(Stored data)
════════

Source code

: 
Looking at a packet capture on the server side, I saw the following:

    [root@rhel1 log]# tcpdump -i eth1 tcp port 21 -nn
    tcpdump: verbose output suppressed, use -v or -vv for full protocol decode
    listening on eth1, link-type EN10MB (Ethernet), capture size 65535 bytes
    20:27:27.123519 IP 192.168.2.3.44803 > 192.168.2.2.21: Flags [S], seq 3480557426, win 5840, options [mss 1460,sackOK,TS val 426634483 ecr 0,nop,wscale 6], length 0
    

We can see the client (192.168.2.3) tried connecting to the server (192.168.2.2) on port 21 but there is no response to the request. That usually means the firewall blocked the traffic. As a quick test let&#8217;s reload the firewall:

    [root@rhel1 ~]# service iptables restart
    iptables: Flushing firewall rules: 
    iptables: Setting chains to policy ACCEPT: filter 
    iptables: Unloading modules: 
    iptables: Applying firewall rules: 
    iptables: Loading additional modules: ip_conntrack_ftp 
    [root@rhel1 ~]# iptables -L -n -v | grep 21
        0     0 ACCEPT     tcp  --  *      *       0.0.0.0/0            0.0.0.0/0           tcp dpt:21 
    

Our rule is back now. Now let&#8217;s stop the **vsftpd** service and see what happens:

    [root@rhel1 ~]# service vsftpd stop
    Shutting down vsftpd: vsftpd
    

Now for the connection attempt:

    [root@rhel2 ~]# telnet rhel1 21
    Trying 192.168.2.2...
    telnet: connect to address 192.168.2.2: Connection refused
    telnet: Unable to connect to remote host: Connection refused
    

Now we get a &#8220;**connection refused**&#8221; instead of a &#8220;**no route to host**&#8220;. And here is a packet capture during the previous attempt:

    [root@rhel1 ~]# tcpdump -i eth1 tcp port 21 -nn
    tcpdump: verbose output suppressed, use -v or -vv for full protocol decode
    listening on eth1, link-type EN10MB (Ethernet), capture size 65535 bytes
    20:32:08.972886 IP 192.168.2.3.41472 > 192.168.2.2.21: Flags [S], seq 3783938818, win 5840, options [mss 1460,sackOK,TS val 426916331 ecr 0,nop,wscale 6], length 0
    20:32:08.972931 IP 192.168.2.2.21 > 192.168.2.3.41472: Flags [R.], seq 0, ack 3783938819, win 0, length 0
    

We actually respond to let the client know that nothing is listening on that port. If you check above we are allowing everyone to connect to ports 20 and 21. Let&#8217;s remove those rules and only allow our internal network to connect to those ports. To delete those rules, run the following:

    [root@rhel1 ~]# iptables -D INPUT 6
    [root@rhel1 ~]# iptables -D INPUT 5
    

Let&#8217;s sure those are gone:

════════

_Exercise objective_: Only lines that contain the string "wscale" count; pick each one out of the records and copy it.

_Result of this exercise_:
    20:27:27.123519 IP 192.168.2.3.44803 > 192.168.2.2.21: Flags [S], seq 3480557426, win 5840, options [mss 1460,sackOK,TS val 426634483 ecr 0,nop,wscale 6], length 0
    20:32:08.972886 IP 192.168.2.3.41472 > 192.168.2.2.21: Flags [S], seq 3783938818, win 5840, options [mss 1460,sackOK,TS val 426916331 ecr 0,nop,wscale 6], length 0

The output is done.